Assignment>
Of all the lines below, return only those starting with the line holding "nose: (212, 432)" and going on through the line holding "left knee: (662, 531)", exactly as written.

Records for this exercise>
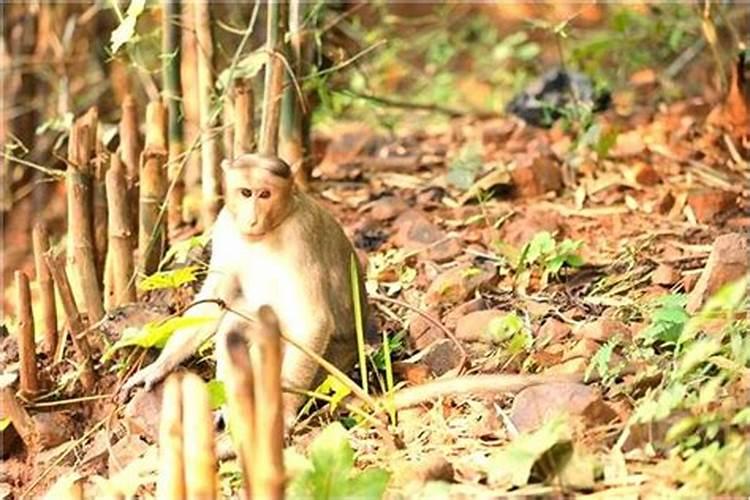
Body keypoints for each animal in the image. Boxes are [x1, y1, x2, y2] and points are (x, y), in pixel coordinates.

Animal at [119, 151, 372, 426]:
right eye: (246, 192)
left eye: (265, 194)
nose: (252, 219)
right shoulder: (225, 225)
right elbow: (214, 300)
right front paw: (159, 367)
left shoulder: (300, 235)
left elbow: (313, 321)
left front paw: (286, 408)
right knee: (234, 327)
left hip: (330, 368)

--

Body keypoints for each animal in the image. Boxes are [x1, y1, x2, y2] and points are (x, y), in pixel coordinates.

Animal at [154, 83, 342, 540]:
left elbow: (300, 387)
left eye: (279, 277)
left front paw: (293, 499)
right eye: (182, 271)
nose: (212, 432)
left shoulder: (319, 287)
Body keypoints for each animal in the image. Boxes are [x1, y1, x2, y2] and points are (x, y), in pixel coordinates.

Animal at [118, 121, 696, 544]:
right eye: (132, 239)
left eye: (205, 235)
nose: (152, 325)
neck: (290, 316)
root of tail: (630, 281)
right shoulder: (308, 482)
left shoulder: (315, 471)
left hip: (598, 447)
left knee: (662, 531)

Completed task>
nose: (212, 432)
left shoulder: (319, 287)
Body keypoints for each animal in the image. Boxes are [x1, y1, x2, y2] and points are (x, y), in pixel coordinates.

Animal at [118, 121, 696, 544]:
right eye: (132, 239)
left eye: (205, 235)
nose: (152, 325)
neck: (290, 316)
root of tail: (630, 281)
right shoulder: (308, 482)
left shoulder: (315, 471)
left hip: (598, 447)
left knee: (662, 531)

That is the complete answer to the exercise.